Task requirements:
If a record contains a picture, skip the picture and transcribe the rest exactly.

[Dataset entries]

-- -- --

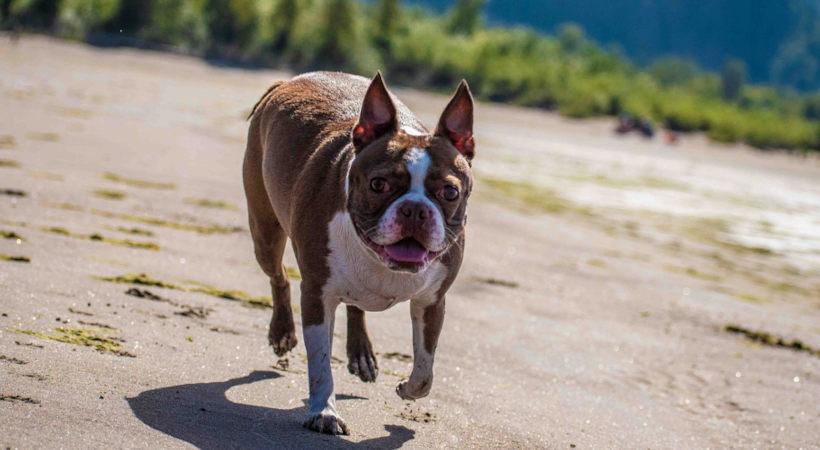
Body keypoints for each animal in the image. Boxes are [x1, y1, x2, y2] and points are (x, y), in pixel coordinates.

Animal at [243, 72, 474, 434]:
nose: (415, 209)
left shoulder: (432, 302)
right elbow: (320, 363)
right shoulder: (316, 294)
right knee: (279, 277)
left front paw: (406, 389)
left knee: (355, 305)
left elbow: (425, 372)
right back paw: (282, 332)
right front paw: (324, 411)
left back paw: (361, 354)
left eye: (450, 192)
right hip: (264, 230)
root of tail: (286, 81)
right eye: (378, 184)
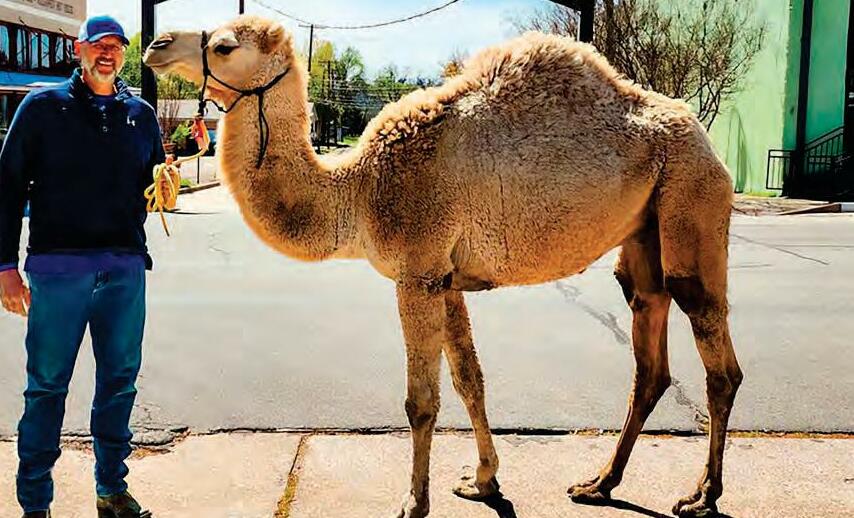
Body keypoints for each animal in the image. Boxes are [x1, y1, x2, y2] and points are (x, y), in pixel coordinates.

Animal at [144, 15, 742, 518]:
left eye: (224, 46)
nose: (156, 44)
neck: (359, 190)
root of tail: (707, 142)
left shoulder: (417, 274)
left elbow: (421, 401)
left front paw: (414, 501)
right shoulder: (446, 278)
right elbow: (469, 380)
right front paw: (483, 480)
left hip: (692, 199)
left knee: (718, 360)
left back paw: (701, 496)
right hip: (645, 237)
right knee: (649, 351)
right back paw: (599, 484)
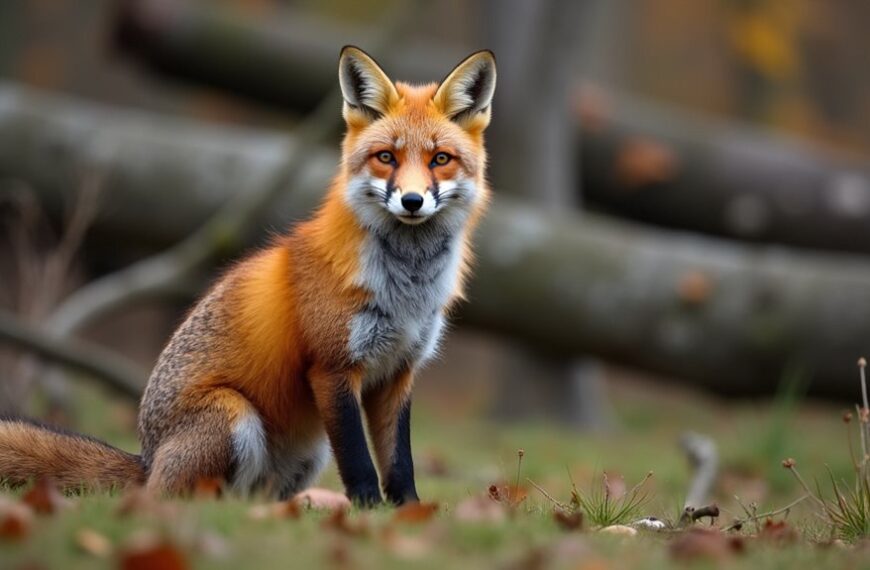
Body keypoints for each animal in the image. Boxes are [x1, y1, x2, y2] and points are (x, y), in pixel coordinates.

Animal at [0, 46, 496, 506]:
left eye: (440, 159)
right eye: (386, 157)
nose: (412, 201)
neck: (407, 290)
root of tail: (147, 459)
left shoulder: (398, 373)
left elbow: (400, 462)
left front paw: (408, 514)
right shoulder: (332, 368)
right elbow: (359, 462)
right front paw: (369, 512)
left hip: (307, 453)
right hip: (234, 415)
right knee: (184, 499)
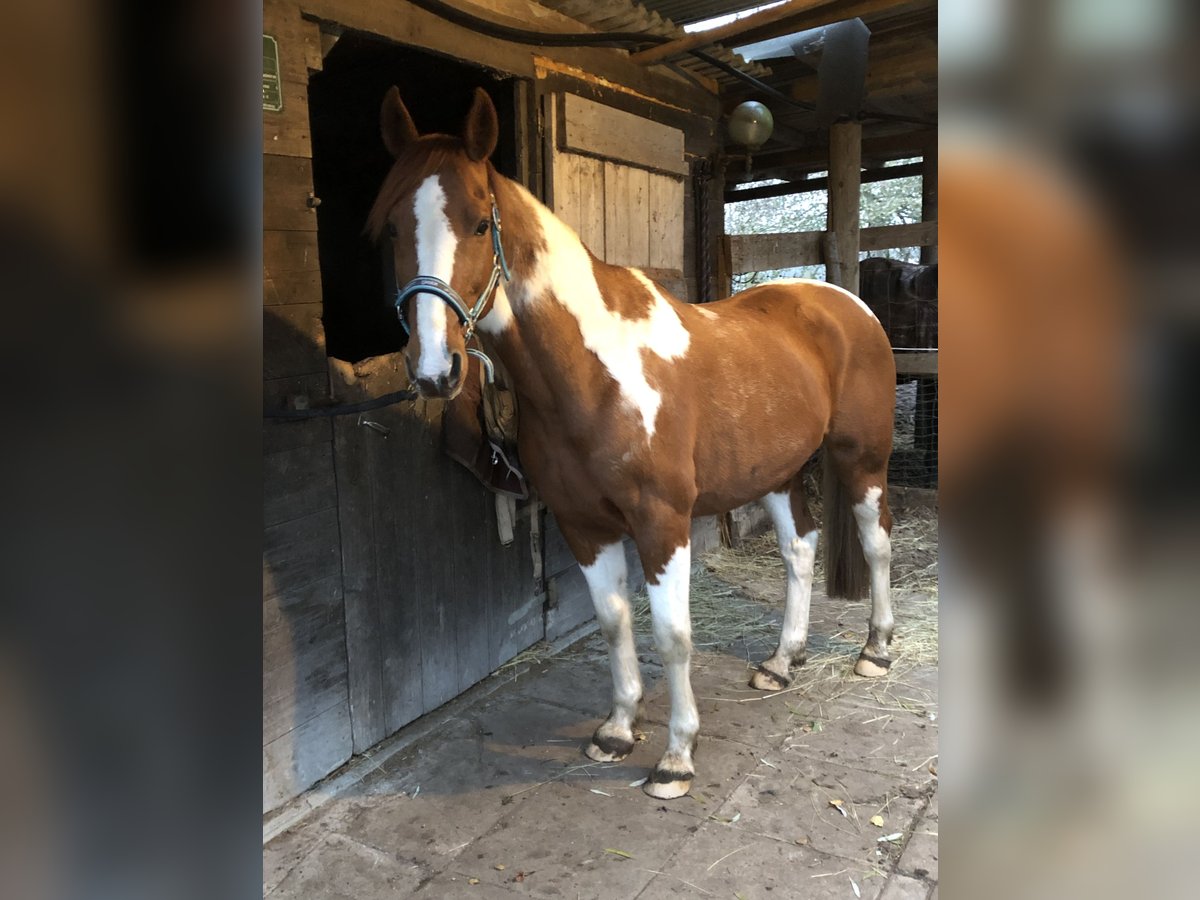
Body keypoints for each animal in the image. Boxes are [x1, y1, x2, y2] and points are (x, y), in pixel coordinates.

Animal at [369, 86, 897, 801]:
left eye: (480, 224)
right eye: (392, 227)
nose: (434, 369)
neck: (594, 374)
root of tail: (843, 301)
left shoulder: (661, 522)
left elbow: (672, 635)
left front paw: (676, 757)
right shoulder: (583, 525)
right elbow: (615, 621)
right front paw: (618, 731)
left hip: (861, 459)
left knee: (876, 542)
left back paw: (876, 650)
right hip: (777, 471)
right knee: (799, 550)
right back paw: (782, 662)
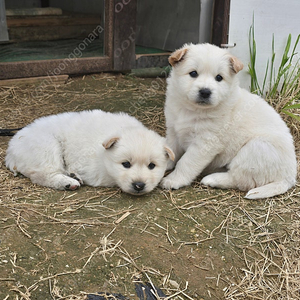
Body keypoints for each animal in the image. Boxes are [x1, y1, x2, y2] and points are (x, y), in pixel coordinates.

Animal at [5, 110, 175, 195]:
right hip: (47, 146)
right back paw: (68, 182)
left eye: (152, 166)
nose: (139, 185)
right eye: (126, 164)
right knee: (42, 175)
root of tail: (11, 148)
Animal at [161, 42, 296, 199]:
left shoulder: (205, 143)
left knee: (240, 179)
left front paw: (173, 179)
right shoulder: (173, 130)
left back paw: (213, 179)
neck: (193, 110)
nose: (205, 92)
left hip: (256, 148)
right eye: (193, 73)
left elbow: (186, 162)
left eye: (219, 78)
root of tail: (289, 177)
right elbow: (169, 149)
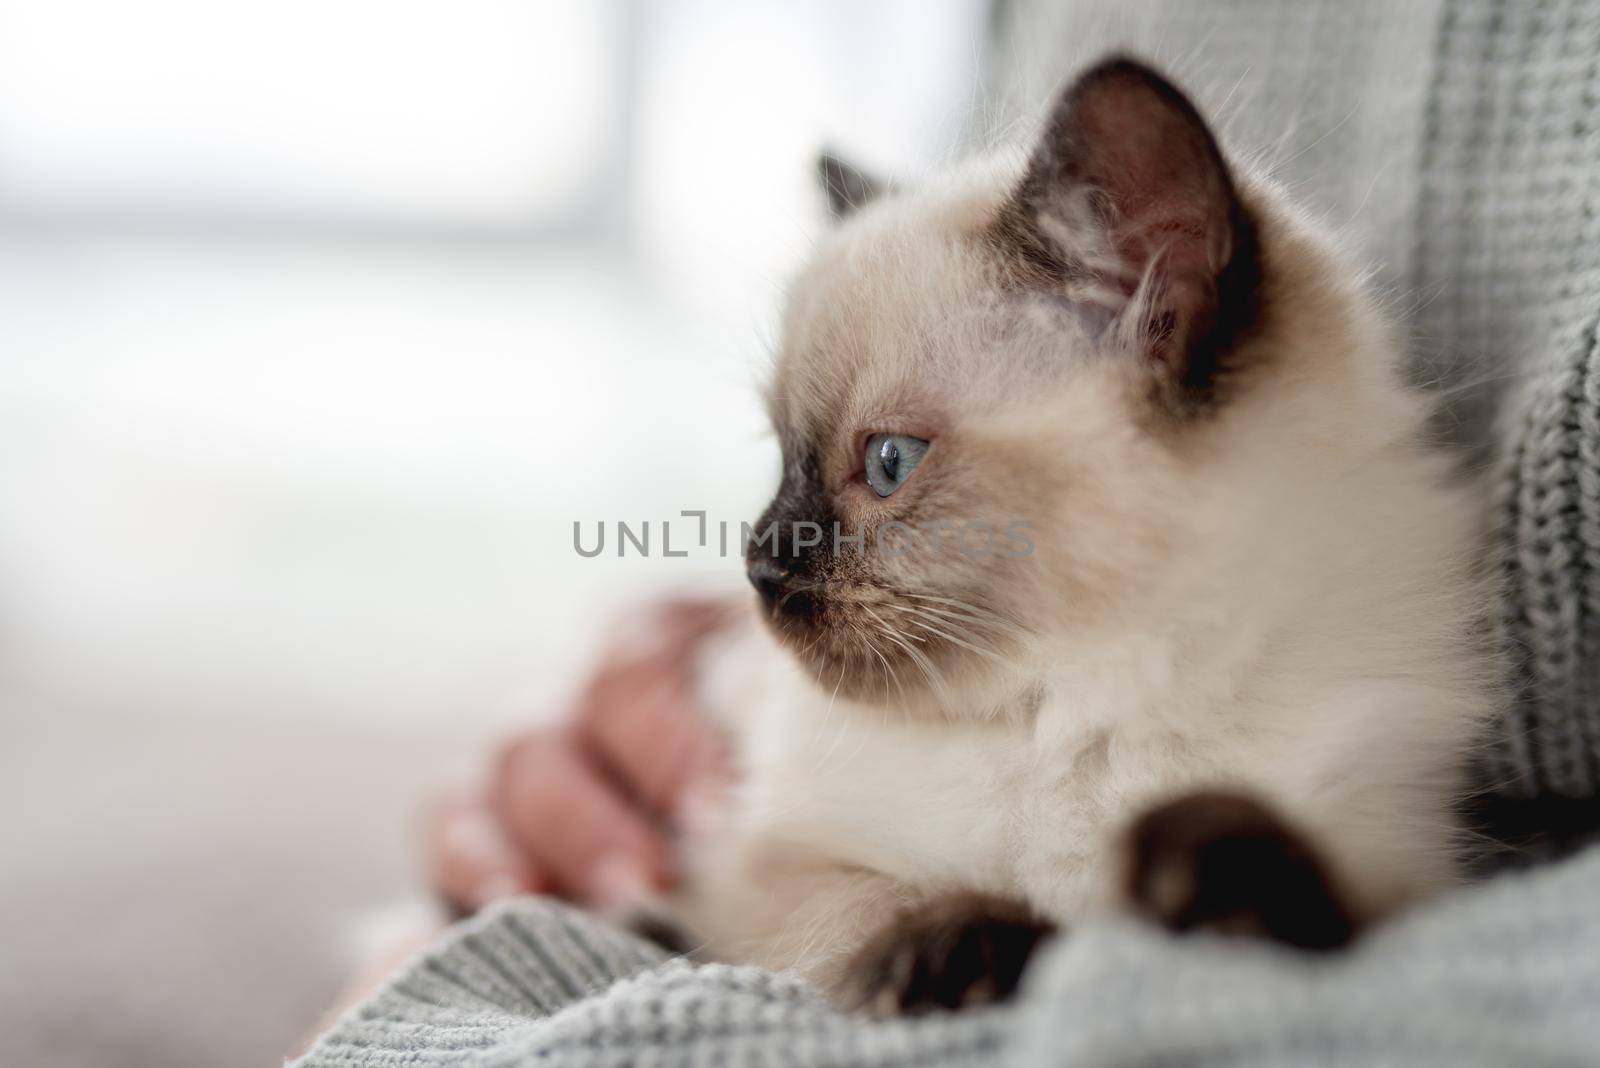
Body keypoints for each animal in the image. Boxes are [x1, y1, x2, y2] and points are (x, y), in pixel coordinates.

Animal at [656, 54, 1491, 1016]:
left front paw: (1200, 887)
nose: (758, 568)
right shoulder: (774, 863)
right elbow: (880, 905)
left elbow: (1307, 892)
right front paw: (960, 953)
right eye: (779, 457)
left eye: (889, 463)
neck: (1092, 693)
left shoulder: (1398, 865)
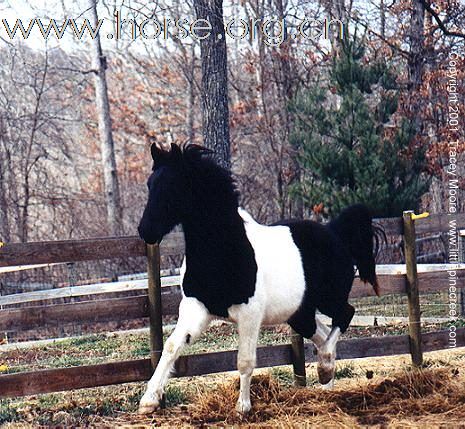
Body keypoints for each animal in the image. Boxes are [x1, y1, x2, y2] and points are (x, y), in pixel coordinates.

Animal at [135, 144, 380, 414]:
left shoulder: (249, 315)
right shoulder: (196, 307)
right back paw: (327, 381)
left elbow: (245, 361)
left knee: (346, 314)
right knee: (323, 332)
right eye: (150, 184)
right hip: (299, 314)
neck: (224, 253)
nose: (145, 231)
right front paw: (148, 401)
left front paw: (243, 407)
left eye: (173, 186)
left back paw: (325, 370)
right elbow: (171, 347)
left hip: (329, 299)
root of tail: (334, 232)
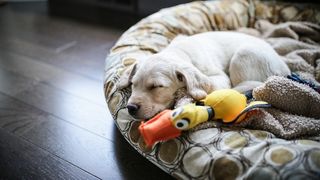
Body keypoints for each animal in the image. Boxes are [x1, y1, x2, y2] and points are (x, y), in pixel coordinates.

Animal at [119, 31, 292, 120]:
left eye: (156, 86)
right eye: (133, 84)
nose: (130, 108)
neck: (180, 51)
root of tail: (285, 70)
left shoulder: (220, 77)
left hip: (243, 54)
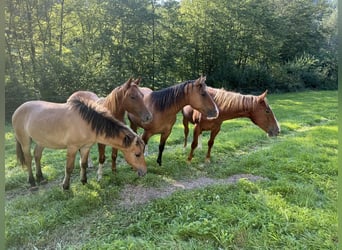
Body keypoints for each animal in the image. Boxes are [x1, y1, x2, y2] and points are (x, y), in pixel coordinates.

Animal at [11, 95, 146, 189]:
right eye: (137, 154)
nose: (144, 172)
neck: (86, 122)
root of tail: (18, 109)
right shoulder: (72, 148)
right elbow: (69, 168)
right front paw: (65, 186)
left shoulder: (85, 147)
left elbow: (84, 164)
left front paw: (84, 181)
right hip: (25, 141)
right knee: (28, 159)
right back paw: (32, 183)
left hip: (41, 141)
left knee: (37, 156)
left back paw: (41, 178)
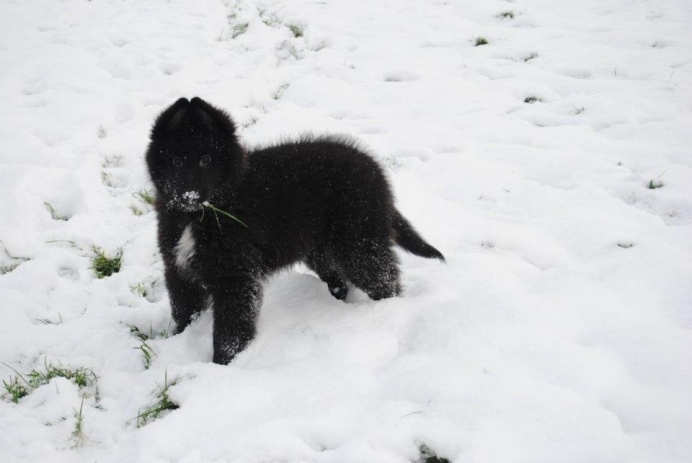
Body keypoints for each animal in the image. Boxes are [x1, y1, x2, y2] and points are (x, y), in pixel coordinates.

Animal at [145, 98, 444, 366]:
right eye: (175, 160)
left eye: (206, 159)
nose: (189, 195)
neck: (200, 215)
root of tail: (375, 169)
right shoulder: (178, 269)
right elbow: (184, 311)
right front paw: (179, 341)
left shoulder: (236, 278)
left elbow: (230, 332)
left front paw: (221, 365)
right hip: (320, 248)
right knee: (340, 279)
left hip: (357, 243)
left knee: (385, 281)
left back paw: (386, 315)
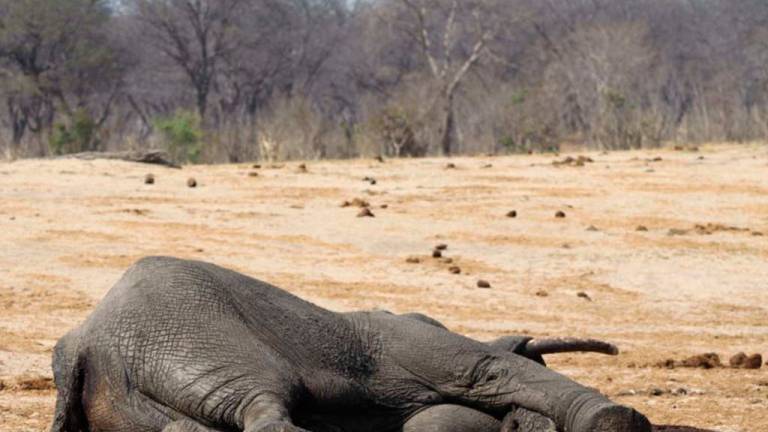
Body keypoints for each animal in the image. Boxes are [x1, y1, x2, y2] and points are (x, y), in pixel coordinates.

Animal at [49, 256, 648, 432]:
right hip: (189, 326)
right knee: (266, 400)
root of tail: (82, 340)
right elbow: (486, 369)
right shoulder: (402, 343)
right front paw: (615, 421)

-- -- --

Result of the task:
Body keypoints for each animal in the image. Boxes are [x1, y1, x2, y2] and points are (x, y), in pixel coordinates.

Animal at [243, 72, 474, 434]:
nose: (415, 209)
left shoulder: (432, 302)
right elbow: (320, 363)
right shoulder: (316, 294)
right knee: (279, 277)
left front paw: (406, 389)
left knee: (355, 305)
left elbow: (425, 372)
right back paw: (282, 332)
right front paw: (324, 411)
left back paw: (361, 354)
left eye: (450, 192)
right hip: (264, 230)
root of tail: (286, 81)
right eye: (378, 184)
Body keypoints for each animal in the image. Boxes are [x1, y1, x2, y2] and points are (x, y), in pixel coordinates.

Animal at [144, 15, 742, 518]:
left eye: (224, 46)
nose: (156, 44)
neck: (359, 190)
root of tail: (707, 142)
left shoulder: (417, 274)
left elbow: (421, 401)
left front paw: (414, 501)
right shoulder: (446, 278)
right elbow: (469, 380)
right front paw: (483, 480)
left hip: (692, 199)
left knee: (718, 360)
left back paw: (701, 496)
right hip: (645, 237)
right knee: (649, 351)
right back paw: (599, 484)
Body keypoints for each animal in the image. Boxes are [x1, y1, x2, y2] and points are (x, y), in pixel coordinates.

Animal at [0, 46, 496, 506]:
left eye: (440, 159)
right eye: (386, 157)
nose: (412, 201)
neck: (407, 290)
root of tail: (147, 459)
left shoulder: (398, 373)
left elbow: (400, 462)
left front paw: (408, 514)
right shoulder: (332, 368)
right elbow: (359, 462)
right front paw: (369, 512)
left hip: (307, 453)
right hip: (234, 415)
right knee: (184, 499)
Body keypoints for each animal in the image. Boxes are [x1, y1, x2, y2] and points are (x, y), in pixel coordinates.

Animal at [369, 86, 897, 801]:
left eye: (480, 224)
right eye: (392, 227)
nose: (434, 369)
neck: (594, 374)
root of tail: (843, 301)
left shoulder: (661, 522)
left elbow: (672, 635)
left front paw: (676, 757)
right shoulder: (583, 525)
right elbow: (615, 621)
right front paw: (618, 731)
left hip: (861, 459)
left knee: (876, 542)
left back paw: (876, 650)
right hip: (777, 471)
right knee: (799, 550)
right back paw: (782, 662)
Body keypoints for each animal in the image. Boxes are [x1, y1, x2, y2] and points are (x, y), in pixel coordinates.

Animal at [5, 110, 175, 195]:
right hip: (47, 146)
right back paw: (68, 182)
left eye: (152, 166)
nose: (139, 185)
right eye: (126, 164)
right knee: (42, 175)
root of tail: (11, 148)
Animal at [161, 42, 296, 199]:
left shoulder: (205, 143)
left knee: (240, 179)
left front paw: (173, 179)
right shoulder: (173, 130)
left back paw: (213, 179)
neck: (193, 110)
nose: (205, 92)
left hip: (256, 148)
right eye: (193, 73)
left elbow: (186, 162)
left eye: (219, 78)
root of tail: (289, 177)
right elbow: (169, 149)
Body keypoints for each animal in the image. Boxes are [x1, y1, x2, y2] and points are (x, y), in pixel coordinates.

Animal at [656, 54, 1491, 1016]:
left front paw: (1200, 887)
nose: (758, 568)
right shoulder: (774, 863)
right elbow: (880, 905)
left elbow: (1307, 892)
right front paw: (960, 953)
right eye: (779, 457)
left eye: (889, 463)
neck: (1092, 693)
left shoulder: (1398, 865)
Body keypoints for each animal in the image. Boxes are [x1, y1, x2, y2] and points are (x, y), in pixel coordinates.

Animal at [135, 144, 380, 414]:
left shoulder: (249, 315)
right shoulder: (196, 307)
right back paw: (327, 381)
left elbow: (245, 361)
left knee: (346, 314)
right knee: (323, 332)
right eye: (150, 184)
right hip: (299, 314)
neck: (224, 253)
nose: (145, 231)
right front paw: (148, 401)
left front paw: (243, 407)
left eye: (173, 186)
left back paw: (325, 370)
right elbow: (171, 347)
left hip: (329, 299)
root of tail: (334, 232)
Body keypoints for each animal in the image. Boxes are [x1, y1, x2, y2] and points are (x, y), in pixel coordinates.

Animal at [119, 31, 292, 120]:
left eye: (156, 86)
right eye: (133, 84)
nose: (130, 108)
neck: (180, 51)
root of tail: (285, 70)
left shoulder: (220, 77)
left hip: (243, 54)
Body keypoints for each animal in the image. Boxes are [x1, y1, x2, y2] and points are (x, y), in pixel coordinates.

Animal at [11, 95, 146, 189]:
right eye: (137, 154)
nose: (144, 172)
neck: (86, 122)
root of tail: (18, 109)
right shoulder: (72, 148)
right elbow: (69, 168)
right front paw: (65, 186)
left shoulder: (85, 147)
left elbow: (84, 164)
left front paw: (84, 181)
right hip: (25, 141)
right knee: (28, 159)
right back paw: (32, 183)
left hip: (41, 141)
left knee: (37, 156)
left back paw: (41, 178)
Body keypoints for each animal in the image. Boxes are [x1, y1, x2, y2] and points are (x, y), in pixel coordinates.

Animal at [145, 98, 444, 366]:
right eye: (175, 160)
left eye: (206, 159)
nose: (189, 195)
neck: (200, 215)
root of tail: (375, 169)
right shoulder: (178, 269)
right elbow: (184, 311)
right front paw: (179, 341)
left shoulder: (236, 278)
left elbow: (230, 332)
left front paw: (221, 365)
right hip: (320, 248)
right knee: (340, 279)
left hip: (357, 243)
left knee: (385, 281)
left back paw: (386, 315)
Body keypoints for each animal in the image. Boxes are [x1, y1, x2, y2] and points are (x, y), in pixel coordinates.

Animal at [49, 256, 648, 432]:
right hip: (189, 326)
right knee: (266, 400)
root of tail: (82, 340)
right elbow: (486, 369)
right shoulder: (402, 343)
right front paw: (615, 421)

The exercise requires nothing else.